[Saved entries]

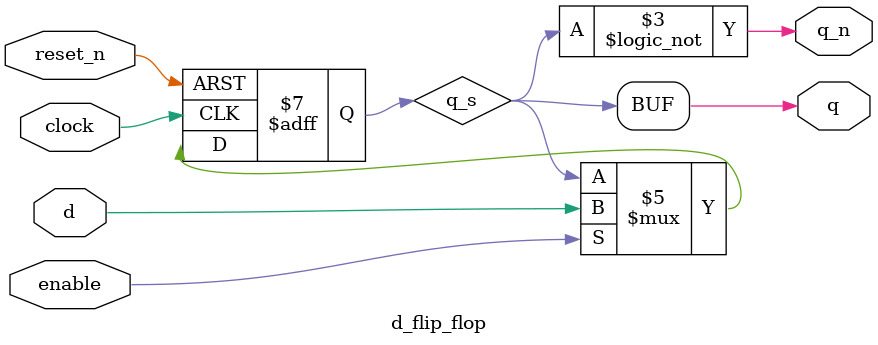
<source format=sv>
/*******************************************************************************
 * @brief Design of a D flip flop with an inverting asynchronous reset.
 *
 * @param clock[in]   50 MHz system clock.
 * @param reset_n[in] Inverting reset signal (0 = system reset).
 * @param d[in]       Flip flop input.
 * @param enable[in]  Enable signal for opening/locking the flip flop (1 = open).
 * @param q[out]      Flip flop output.
 * @param q_n[out]    Inverse of the flip flop output.
 *
 * The function of the D flip flop is as follows:
 *     - reset_n = 0                => q = 0, q_n = 1
 *     - reset_n = 1 and enable = 0 => q = q, q_n = q_n
 *     - reset_n = 1 and enable = 1 => q = d, q_n = ~d
 ******************************************************************************/
module d_flip_flop(input logic clock, reset_n, d, enable,
                   output logic q, q_n);
                   
    /*******************************************************************************
     * @brief Signal used to store the flip flop output internally.
     ******************************************************************************/
    logic q_s = 1'b0;
    
    /*******************************************************************************
     * @brief Updates the the q_s signal on rising edge of the clock and falling
     *        edge of the reset signal. The q_s signal is cleared immediately upon 
     *        system reset.
     ******************************************************************************/
    always_ff @ (posedge clock or negedge reset_n)
    begin
        if (!reset_n) begin
            q_s <= 1'b0;
        end
        else begin
            if (enable) begin
                q_s <= d;
            end
        end
    end
    
    /*******************************************************************************
     * @brief Sets the flip flop output (and its inverse) via the q_s signal.
     ******************************************************************************/
    assign q   = q_s;
    assign q_n = !q_s;
    
endmodule 
</source>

● ACTION ITEM
All of the data above must be printed exactly, minus its pictures.

● TASK OUTPUT
<source format=sv>
/*******************************************************************************
 * @brief Design of a D flip flop with an inverting asynchronous reset.
 *
 * @param clock[in]   50 MHz system clock.
 * @param reset_n[in] Inverting reset signal (0 = system reset).
 * @param d[in]       Flip flop input.
 * @param enable[in]  Enable signal for opening/locking the flip flop (1 = open).
 * @param q[out]      Flip flop output.
 * @param q_n[out]    Inverse of the flip flop output.
 *
 * The function of the D flip flop is as follows:
 *     - reset_n = 0                => q = 0, q_n = 1
 *     - reset_n = 1 and enable = 0 => q = q, q_n = q_n
 *     - reset_n = 1 and enable = 1 => q = d, q_n = ~d
 ******************************************************************************/
module d_flip_flop(input logic clock, reset_n, d, enable,
                   output logic q, q_n);
                   
    /*******************************************************************************
     * @brief Signal used to store the flip flop output internally.
     ******************************************************************************/
    logic q_s = 1'b0;
    
    /*******************************************************************************
     * @brief Updates the the q_s signal on rising edge of the clock and falling
     *        edge of the reset signal. The q_s signal is cleared immediately upon 
     *        system reset.
     ******************************************************************************/
    always_ff @ (posedge clock or negedge reset_n)
    begin
        if (!reset_n) begin
            q_s <= 1'b0;
        end
        else begin
            if (enable) begin
                q_s <= d;
            end
        end
    end
    
    /*******************************************************************************
     * @brief Sets the flip flop output (and its inverse) via the q_s signal.
     ******************************************************************************/
    assign q   = q_s;
    assign q_n = !q_s;
    
endmodule 
</source>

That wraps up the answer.